▶ [EXERCISE GOAL] Transcribe the listing from its first line up to and including the line that contains "പോകാറുണ്ട്. അമ്പലത്തിൽ അവതരിപ്പിക്കാൻ അവസരം".

=== Section Start ===

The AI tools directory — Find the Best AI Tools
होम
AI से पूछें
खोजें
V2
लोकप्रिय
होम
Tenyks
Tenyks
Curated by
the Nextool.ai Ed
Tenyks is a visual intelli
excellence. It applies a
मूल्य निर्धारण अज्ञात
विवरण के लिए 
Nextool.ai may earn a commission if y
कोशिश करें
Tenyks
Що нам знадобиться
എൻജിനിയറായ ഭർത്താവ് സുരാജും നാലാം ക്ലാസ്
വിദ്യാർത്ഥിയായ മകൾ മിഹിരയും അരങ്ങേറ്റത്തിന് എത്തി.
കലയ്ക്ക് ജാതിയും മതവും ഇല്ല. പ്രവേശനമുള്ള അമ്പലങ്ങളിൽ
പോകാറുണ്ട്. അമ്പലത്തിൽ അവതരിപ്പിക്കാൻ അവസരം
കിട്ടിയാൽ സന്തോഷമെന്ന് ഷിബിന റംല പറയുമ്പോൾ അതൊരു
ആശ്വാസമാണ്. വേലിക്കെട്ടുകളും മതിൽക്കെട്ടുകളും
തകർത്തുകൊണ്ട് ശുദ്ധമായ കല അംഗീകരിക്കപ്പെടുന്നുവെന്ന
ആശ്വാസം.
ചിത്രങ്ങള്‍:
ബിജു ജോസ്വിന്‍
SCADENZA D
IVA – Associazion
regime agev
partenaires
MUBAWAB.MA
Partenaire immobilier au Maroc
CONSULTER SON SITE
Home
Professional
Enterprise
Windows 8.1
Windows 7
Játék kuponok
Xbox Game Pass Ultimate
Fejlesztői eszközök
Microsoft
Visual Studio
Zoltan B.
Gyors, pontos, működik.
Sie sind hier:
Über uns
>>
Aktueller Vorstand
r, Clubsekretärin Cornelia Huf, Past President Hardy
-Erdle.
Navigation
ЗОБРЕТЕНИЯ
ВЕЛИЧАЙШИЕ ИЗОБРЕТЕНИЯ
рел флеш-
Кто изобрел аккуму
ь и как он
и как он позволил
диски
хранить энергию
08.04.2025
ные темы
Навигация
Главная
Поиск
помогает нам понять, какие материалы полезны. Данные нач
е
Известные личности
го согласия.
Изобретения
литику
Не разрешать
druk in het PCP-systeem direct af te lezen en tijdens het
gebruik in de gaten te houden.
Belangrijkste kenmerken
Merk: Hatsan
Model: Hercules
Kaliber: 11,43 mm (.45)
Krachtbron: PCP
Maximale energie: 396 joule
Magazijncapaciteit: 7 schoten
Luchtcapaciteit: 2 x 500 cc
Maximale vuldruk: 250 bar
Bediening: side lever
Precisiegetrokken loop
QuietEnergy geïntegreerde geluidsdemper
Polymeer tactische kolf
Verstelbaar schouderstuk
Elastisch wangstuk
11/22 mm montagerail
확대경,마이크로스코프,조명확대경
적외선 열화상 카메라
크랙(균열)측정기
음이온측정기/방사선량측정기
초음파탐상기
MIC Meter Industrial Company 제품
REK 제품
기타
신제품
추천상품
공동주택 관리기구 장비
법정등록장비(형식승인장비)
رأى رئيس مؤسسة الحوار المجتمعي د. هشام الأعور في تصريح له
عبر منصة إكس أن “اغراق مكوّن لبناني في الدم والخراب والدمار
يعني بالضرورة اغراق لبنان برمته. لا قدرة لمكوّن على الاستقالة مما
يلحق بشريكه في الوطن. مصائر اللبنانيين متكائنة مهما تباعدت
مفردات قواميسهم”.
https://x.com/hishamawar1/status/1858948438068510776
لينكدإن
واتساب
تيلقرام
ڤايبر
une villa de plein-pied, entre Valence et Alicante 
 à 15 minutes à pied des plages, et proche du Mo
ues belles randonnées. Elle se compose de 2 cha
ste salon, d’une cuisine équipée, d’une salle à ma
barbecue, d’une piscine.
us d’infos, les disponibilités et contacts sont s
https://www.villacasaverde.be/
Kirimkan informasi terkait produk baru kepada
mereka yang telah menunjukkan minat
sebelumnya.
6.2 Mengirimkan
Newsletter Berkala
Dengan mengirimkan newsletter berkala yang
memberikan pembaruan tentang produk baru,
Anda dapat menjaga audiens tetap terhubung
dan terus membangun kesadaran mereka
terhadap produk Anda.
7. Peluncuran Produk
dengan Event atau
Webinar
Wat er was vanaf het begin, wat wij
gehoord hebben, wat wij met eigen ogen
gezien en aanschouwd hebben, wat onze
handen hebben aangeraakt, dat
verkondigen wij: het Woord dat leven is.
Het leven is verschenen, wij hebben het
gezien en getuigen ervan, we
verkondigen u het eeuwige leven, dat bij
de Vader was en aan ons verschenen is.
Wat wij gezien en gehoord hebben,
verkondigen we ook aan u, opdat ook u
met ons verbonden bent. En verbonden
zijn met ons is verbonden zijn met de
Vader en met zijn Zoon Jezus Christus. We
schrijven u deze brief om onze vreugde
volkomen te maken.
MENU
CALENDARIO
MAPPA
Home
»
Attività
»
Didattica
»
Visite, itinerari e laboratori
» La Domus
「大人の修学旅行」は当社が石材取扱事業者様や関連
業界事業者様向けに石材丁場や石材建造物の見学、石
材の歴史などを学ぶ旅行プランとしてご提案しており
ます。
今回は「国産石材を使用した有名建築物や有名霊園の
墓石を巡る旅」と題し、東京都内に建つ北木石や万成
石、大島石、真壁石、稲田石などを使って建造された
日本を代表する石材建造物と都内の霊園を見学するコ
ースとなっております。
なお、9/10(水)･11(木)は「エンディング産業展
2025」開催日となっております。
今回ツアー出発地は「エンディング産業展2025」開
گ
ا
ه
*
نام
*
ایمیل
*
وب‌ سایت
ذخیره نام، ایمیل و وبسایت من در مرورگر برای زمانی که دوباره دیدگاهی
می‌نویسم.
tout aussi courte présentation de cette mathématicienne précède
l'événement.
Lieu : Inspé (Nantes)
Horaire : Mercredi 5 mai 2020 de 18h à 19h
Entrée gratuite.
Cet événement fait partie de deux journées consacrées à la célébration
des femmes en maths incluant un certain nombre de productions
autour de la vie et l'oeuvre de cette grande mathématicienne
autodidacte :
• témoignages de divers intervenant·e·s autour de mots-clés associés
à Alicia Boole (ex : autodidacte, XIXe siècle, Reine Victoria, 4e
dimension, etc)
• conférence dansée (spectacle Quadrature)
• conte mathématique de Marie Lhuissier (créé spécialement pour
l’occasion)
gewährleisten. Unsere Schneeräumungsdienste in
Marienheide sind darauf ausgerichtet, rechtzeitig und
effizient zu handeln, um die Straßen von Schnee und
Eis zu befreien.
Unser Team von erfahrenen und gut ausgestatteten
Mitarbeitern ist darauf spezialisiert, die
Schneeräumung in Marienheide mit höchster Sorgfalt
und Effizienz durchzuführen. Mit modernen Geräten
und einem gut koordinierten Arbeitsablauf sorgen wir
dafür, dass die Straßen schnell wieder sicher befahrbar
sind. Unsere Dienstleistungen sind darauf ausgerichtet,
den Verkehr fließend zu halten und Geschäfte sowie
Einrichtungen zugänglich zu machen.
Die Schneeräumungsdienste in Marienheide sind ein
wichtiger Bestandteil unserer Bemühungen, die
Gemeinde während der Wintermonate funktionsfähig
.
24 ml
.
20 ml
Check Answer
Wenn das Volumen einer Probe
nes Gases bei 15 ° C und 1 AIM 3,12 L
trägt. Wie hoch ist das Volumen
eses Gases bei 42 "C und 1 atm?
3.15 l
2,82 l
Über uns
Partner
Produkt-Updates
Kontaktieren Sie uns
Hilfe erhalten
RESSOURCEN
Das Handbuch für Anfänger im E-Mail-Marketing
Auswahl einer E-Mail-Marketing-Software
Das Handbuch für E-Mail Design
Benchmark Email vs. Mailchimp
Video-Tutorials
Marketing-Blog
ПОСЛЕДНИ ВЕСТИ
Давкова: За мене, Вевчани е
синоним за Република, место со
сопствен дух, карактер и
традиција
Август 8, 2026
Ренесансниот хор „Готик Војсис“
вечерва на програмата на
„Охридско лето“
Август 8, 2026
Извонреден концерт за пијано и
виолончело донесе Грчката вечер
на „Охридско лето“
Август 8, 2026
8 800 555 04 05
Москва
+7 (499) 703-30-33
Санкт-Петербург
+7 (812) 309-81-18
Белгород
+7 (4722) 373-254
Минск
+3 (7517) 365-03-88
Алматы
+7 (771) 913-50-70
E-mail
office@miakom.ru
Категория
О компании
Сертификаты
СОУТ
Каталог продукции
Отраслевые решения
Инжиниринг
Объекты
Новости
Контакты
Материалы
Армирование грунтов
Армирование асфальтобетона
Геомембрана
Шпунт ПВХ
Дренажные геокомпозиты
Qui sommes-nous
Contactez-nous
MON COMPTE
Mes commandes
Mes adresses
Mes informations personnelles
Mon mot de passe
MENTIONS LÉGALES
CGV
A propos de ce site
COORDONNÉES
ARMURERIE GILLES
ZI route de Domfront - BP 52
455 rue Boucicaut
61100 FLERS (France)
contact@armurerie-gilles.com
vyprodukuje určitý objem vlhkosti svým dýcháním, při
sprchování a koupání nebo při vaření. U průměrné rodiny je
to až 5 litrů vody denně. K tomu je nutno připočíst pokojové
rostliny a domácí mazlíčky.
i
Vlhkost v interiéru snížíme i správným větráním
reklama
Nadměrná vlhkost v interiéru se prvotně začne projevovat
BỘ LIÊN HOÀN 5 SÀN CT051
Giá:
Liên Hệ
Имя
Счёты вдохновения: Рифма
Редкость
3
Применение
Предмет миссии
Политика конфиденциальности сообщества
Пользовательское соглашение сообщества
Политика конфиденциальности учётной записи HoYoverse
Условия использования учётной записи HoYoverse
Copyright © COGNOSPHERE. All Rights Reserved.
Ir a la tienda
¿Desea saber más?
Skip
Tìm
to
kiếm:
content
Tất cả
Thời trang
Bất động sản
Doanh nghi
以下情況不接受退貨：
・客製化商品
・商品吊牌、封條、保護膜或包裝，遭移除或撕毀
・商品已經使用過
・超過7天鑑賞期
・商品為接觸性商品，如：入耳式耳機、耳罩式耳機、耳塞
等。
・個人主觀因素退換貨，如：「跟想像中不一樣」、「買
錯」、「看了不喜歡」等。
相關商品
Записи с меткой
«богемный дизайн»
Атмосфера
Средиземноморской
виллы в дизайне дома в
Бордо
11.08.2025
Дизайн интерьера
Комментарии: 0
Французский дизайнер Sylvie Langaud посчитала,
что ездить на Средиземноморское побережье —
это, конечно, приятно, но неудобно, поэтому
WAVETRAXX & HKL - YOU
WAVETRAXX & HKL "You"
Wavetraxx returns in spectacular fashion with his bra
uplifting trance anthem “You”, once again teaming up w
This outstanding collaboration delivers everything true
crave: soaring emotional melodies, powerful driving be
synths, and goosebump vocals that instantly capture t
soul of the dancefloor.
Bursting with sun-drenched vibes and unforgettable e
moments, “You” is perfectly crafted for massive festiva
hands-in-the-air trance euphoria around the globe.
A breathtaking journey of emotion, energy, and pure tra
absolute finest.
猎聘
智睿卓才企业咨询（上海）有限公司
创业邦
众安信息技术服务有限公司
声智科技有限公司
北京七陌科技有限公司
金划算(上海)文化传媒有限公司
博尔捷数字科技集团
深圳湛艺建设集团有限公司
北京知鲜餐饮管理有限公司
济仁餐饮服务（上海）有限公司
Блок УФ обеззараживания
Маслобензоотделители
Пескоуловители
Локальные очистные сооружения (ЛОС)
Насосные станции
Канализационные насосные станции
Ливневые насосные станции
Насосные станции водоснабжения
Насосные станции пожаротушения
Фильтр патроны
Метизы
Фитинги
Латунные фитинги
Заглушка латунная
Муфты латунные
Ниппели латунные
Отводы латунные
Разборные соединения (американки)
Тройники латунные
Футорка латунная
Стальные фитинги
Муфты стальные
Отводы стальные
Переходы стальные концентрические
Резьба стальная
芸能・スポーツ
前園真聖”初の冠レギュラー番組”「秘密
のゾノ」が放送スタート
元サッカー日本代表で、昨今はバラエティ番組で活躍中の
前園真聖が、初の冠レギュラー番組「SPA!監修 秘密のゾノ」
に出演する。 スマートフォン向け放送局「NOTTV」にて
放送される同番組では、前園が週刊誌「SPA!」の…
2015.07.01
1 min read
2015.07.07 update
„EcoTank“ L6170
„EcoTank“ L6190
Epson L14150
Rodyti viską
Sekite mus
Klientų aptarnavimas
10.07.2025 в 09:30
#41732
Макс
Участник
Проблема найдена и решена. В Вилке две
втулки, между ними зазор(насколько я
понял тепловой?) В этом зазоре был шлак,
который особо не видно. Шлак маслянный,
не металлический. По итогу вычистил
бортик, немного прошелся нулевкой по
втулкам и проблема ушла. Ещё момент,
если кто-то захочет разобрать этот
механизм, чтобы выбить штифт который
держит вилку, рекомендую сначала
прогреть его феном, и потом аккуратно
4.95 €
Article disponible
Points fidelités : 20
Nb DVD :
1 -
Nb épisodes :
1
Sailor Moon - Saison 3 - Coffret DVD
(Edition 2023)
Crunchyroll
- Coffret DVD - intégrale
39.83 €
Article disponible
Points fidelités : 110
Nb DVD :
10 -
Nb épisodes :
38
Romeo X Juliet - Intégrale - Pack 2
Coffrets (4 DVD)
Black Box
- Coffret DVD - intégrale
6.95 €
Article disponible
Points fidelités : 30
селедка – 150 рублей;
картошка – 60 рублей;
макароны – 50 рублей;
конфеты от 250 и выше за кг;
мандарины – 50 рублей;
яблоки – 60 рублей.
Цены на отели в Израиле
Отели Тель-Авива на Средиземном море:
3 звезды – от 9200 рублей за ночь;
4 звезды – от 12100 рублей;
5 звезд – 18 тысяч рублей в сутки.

=== Section End ===

▶ [RESPONSE AREA]
The AI tools directory — Find the Best AI Tools
होम
AI से पूछें
खोजें
V2
लोकप्रिय
होम
Tenyks
Tenyks
Curated by
the Nextool.ai Ed
Tenyks is a visual intelli
excellence. It applies a
मूल्य निर्धारण अज्ञात
विवरण के लिए 
Nextool.ai may earn a commission if y
कोशिश करें
Tenyks
Що нам знадобиться
എൻജിനിയറായ ഭർത്താവ് സുരാജും നാലാം ക്ലാസ്
വിദ്യാർത്ഥിയായ മകൾ മിഹിരയും അരങ്ങേറ്റത്തിന് എത്തി.
കലയ്ക്ക് ജാതിയും മതവും ഇല്ല. പ്രവേശനമുള്ള അമ്പലങ്ങളിൽ
പോകാറുണ്ട്. അമ്പലത്തിൽ അവതരിപ്പിക്കാൻ അവസരം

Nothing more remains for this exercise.